The Internet has become a place where individuals can meet both romantic and sexual partners (Downing 2012). As of 2015, out of the 54 million singles in the USA, 41 million have tried online dating (The Statistics Portal 2016). Research using online dating sites presents researchers with the opportunity to observe mating preferences in current dating behaviours and to test evolutionarily based theories and hypotheses (Dunn et al. 2010). Online dating has indeed become a considerable business with an estimated value in excess of $2.2 billion a year. As mentioned earlier, the Internet does not solely cater to those interested in forming long-term relationships, and this has been the case for some time. Brym and Lenton (2001) found, for example, that 53% of men used online dating sites in order to pursue sexual only relationships, compared to 20% for women. This supports the idea that casual relationships are more tailored to men (Lippa 2007; Symons 1979). However, with the Internet developing quickly, it is no surprise that markets such as pornography and the solicitation of sex for payment have become more accessible (Brickell 2012). Indeed, in relation to the market of illegal goods, prostitution was one of the first of these markets to develop online (Cunningham and Kendall 2011) and has continued to grow as a means for advertising sexual services (Brickell 2012). Prostitution has recently been found accountable for contributing over £6 billion to the Great British economy (Office for National Statistics 2015) suggesting that as with online dating, it can be considered to be substantially involved in the world economy. Though research using online dating to explore mate preferences is extensive (Dunn et al. 2010; Eastwick and Finkel 2008; Hitsch et al. 2010), no substantive, cross-cultural research project exploring prostitution from an evolutionary perspective has thus far been undertaken.

The current study aims to observe and analyse age differences in charges that escorts advertise online for sexual services. Previous research has tended to label sexual service providers as ‘prostitutes’; however, in this study, they will be labelled as ‘escorts’. The current study endeavoured to test the hypothesis that younger women (those possessing higher mate value) will charge more for sexual services than older women in the knowledge that men will be more willing to pay elevated prices. Based on this theoretical position, it is hypothesised that younger women (ages 20 and 25 in the UK, or age groups 20–30 and 20–34 in the non-UK samples) will advertise higher fees for sexual services than their older counterparts (30, 35, 40, 45 and 50 for the UK, 30–39 and 40–50 for Ireland, Australia and Eastern Europe and 35+ for the USA).

Method

Design

An Adult Service provider website (https://adultwork.com/) was selected as it allowed public access to the age of the advertising escorts and importantly revealed the amount they charged for sexual services. No disclosure of personal information or registering with an account was required to access this information. All service user profiles accessed for data collection were from ‘independent’ escorts. Therefore, the charging of sexual services was controlled by the escort and not a ‘procurer’ or agency. Furthermore, it allowed for specific search criteria, such as exact ages, specific sexual services offered and whether services were offered as ‘incalls’ (at the escorts home or group residence) and/or ‘outcalls’ (usually at a hotel or the clients home). With regards to the type of sexual services offered, many profiles advertised ‘extras’ or additional charges for services such as ‘come in mouth’ and ‘anal’ and some only offered specialised services (e.g. sadomasochism). Only standard hourly rate charges were compared, i.e. the standard rate that included sexual intercourse.

(Extracted data entries)
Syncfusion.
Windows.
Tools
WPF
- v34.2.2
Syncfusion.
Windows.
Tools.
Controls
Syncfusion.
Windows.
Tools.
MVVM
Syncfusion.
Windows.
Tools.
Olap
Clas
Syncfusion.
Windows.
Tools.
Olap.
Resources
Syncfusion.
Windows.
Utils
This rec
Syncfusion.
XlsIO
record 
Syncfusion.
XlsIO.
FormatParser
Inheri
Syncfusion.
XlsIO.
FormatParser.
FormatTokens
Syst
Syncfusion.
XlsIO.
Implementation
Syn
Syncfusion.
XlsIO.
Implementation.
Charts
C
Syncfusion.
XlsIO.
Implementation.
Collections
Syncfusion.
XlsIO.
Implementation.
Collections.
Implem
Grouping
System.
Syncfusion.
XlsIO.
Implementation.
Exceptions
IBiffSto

# [Task set]
1: Decide whether each statement agrees with the study passage, answering yes or no and quoting the words of the passage that settle it. (a) Brym and Lenton found that 53% of women used online dating sites to pursue sexual only relationships. (b) Viewing the escorts' ages and charges on the selected website required registering with an account. (c) The comparison was limited to standard hourly rate charges.
2: Rewrite the part of the study passage that opens with the words containing "The current study aims" and closes with "for the USA).", renaming "younger women" as "younger escorts" throughout.
3: According to the study passage, how many of the 54 million singles in the USA had tried online dating as of 2015?

# [Solutions to the tasks]
1:
(a) No: "53% of men used online dating sites in order to pursue sexual only relationships, compared to 20% for women."
(b) No: "No disclosure of personal information or registering with an account was required to access this information."
(c) Yes: "Only standard hourly rate charges were compared"

2:
The current study aims to observe and analyse age differences in charges that escorts advertise online for sexual services. Previous research has tended to label sexual service providers as ‘prostitutes’; however, in this study, they will be labelled as ‘escorts’. The current study endeavoured to test the hypothesis that younger escorts (those possessing higher mate value) will charge more for sexual services than older women in the knowledge that men will be more willing to pay elevated prices. Based on this theoretical position, it is hypothesised that younger escorts (ages 20 and 25 in the UK, or age groups 20–30 and 20–34 in the non-UK samples) will advertise higher fees for sexual services than their older counterparts (30, 35, 40, 45 and 50 for the UK, 30–39 and 40–50 for Ireland, Australia and Eastern Europe and 35+ for the USA).

3: 41 million.